For Release: Thursday, May 8, 2003
WASHINGTON, DC The Violence Policy Center (VPC) announced its strong support for the “Assault Weapons Ban and Law Enforcement Protection Act of 2003,” legislation introduced today by Representatives Carolyn McCarthy (D-NY) and John Conyers (D-MI). The legislation would renew a 1994 federal law banning certain assault weapons. More importantly, the bill would significantly strengthen current law to address limitations in the ban that have allowed the gun industry to circumvent the law.
The current assault weapons ban will end on September 13, 2004, unless Congress and the President act and pass new legislation.

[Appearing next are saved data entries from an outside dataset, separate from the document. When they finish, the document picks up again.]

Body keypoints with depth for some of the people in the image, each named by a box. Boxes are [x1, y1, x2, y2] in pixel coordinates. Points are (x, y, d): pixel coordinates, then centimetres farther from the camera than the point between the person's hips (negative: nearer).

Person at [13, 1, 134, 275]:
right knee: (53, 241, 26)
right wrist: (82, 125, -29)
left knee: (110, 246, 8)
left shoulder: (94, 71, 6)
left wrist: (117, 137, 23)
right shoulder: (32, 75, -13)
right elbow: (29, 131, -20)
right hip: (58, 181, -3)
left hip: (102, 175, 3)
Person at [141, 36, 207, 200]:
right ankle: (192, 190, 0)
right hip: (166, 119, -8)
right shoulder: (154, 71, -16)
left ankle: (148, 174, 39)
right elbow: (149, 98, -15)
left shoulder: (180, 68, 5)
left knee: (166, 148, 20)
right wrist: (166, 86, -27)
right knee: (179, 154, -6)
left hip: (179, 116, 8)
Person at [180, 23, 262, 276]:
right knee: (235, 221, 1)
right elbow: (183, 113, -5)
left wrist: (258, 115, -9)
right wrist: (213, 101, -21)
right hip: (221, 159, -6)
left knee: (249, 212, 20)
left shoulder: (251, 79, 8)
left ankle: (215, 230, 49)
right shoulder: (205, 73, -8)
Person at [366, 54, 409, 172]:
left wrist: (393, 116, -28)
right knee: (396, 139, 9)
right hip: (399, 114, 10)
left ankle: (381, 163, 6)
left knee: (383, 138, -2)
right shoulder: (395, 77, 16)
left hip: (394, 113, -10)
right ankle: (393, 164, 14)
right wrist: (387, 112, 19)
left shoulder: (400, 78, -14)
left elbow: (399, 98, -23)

The gun industry has successfully circumvented the current law, designing and marketing assault weapons that incorporate slight modifications to evade the ban. The gun industry markets a wide variety of such “post-ban” assault weapons. “These guns are assault weapons, but they are not banned by current law,” states Kristen Rand, VPC legislative director. These “post-ban” guns incorporate features that are the essence of an assault weapon, design characteristics that make it easy for a shooter to simply point as opposed to carefully aim the weapon to quickly spray a wide area with a lethal hail of bullets. These design characteristics make assault weapons especially attractive to criminals and distinguish them from true hunting weapons. Today, “post-ban” versions of AK-47s and AR-15s, guns banned by name by the 1994 law, are flooding the civilian market. A post-ban AR-15 clone manufactured by Bushmaster was used by the Washington, DC-area snipers to kill 10 and injure three in October 2002.
The McCarthy-Conyers bill is modeled on California’s assault weapons ban. The California law was passed in 1999 to improve upon that state’s landmark 1989 legislation to ban assault weapons in the wake of the Stockton schoolyard massacre. Adds Rand, “The updated California law has successfully prevented the gun industry from manufacturing and marketing “sporterized” assault weapons. This should be the goal of any new federal law.”